Now intrigued, Lester looked up some scientific studies about water fluoridation. He read that in laboratory tests, workers use a very pure grade of sodium fluoride and purified water to do their research. He discovered that sodium fluoride is taken up by the body much more readily than calcium fluoride. His friend was right. The dentist wondered how anyone could say that calcium fluoride is the same as sodium fluoride.
The next day, Lester called his water department to ask if they were adding sodium fluoride or calcium fluoride to his drinking water. The WD manager said that they were adding a product called silicofluorides to the water. The WD manager said they bought a very low grade product because it would be too expensive to use a good grade and, anyway, the public health people would not pay for a good quality calcium fluoride, because, they said, fluoride is fluoride, no matter where it comes from. By now, Lester was completely bewildered.
‘Where do you buy these silicofluorides from?’ he asked. The WD manager said that the silicofluorides – known as hexafluorsilicic acid – are the toxic waste product from phosphate fertilizer pollution scrubbers. The dentist was aghast. ‘You have to be crazy putting that stuff in the water!’

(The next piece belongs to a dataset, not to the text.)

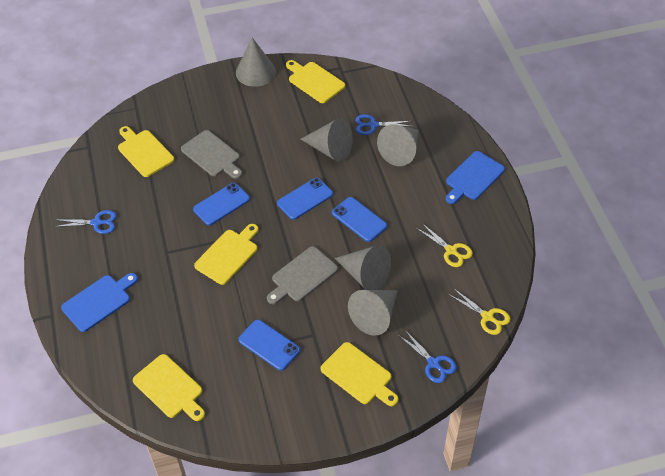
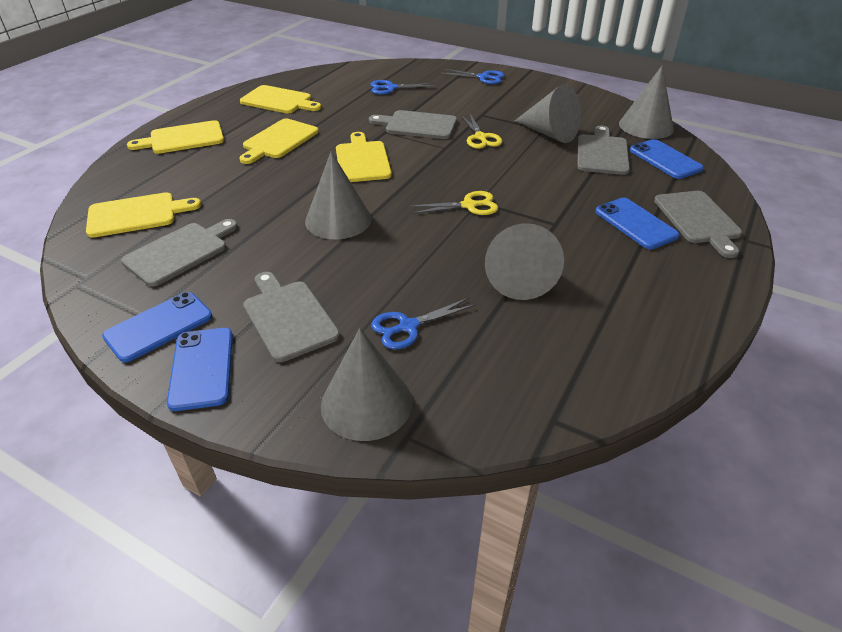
blue cutting board: 2 -> 0
grey cutting board: 2 -> 5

The water department manager agreed because, he said, the hexafluorsilicic acid also contains other toxic substances such as arsenic, beryllium, mercury, lead and many more. He said he didn’t drink the city water because many of the contaminants in the fluoridation agent cause health problems. ‘For instance,’ he said, ‘arsenic causes prostate, bladder, kidney, skin and lung cancers and there is no safe level for arsenic.’

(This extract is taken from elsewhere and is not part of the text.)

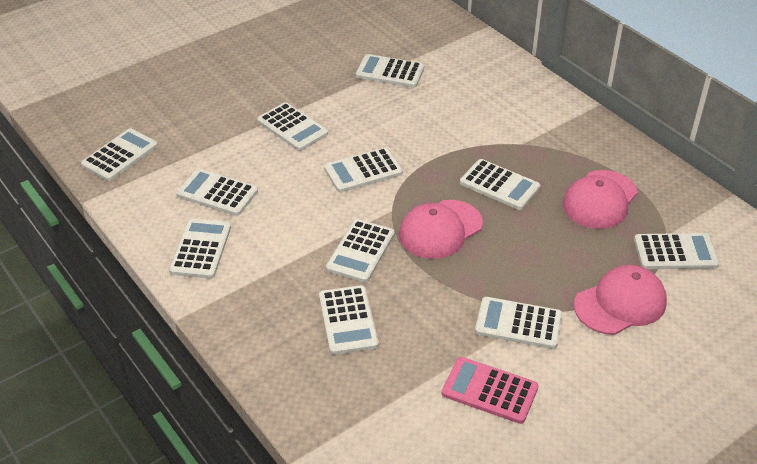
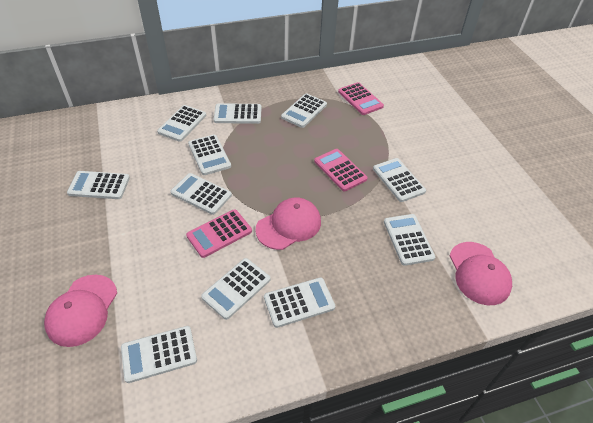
pink calculator: 1 -> 3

Lester was appalled. He asked the manager why he did not stop fluoridating the water with this pollution scrubber liquor. ‘And why would anyone add any amount of a known carcinogen to the water?’
Shrugging, the manager replied, ‘I’m just doing my job. The public health people have their agenda, and I have a family to feed.’
After a sleepless night, Lester contemplated the fluoridation dilemma as he soaped himself in the shower. ‘They say they are simply adjusting the level of natural fluoride in the water – which is calcium fluoride – but they are using a pure grade of sodium fluoride and very pure water for the rat experiments in the laboratory. But they are adding toxic pollution scrubber liquor to my drinking water!’ It didn’t make sense.
He called a man at the dental association and told him what he had learnt. The man said, coldly: ‘If you value your licence to practise, don’t ever mention this subject again!’
Lester was shocked.
He had worked hard and was very proud of his practice and his two classic cars. He couldn’t bear to lose them. He thought about his wife and family and how they would miss their luxury home with its four bathrooms and a jacuzzi, the private schools and foreign vacations. After a while he made a decision. ‘We won’t drink the tap water. We’ll buy bottled water.’ But he was not a happy man as he walked into the reception room and greeted his first patient of the day.
Several months later he visited his friend the doctor for his annual check-up and was stunned to learn that he had prostate cancer. He recalled the words of the water department manager. ‘Arsenic causes prostate cancer.’
Lester was shattered. He couldn’t understand it. Yet there was a reason. Despite taking care to drink only bottled water, Lester didn’t know that much more of the pollution-laced tap water is absorbed through the skin from bathing and washing clothes.
Although 64–91 per cent of exposure to waterborne contaminants is known to occur via dermal absorption, no studies have ever been done to determine the toxicity of pollution scrubber liquor – the fluoride used in water fluoridation schemes.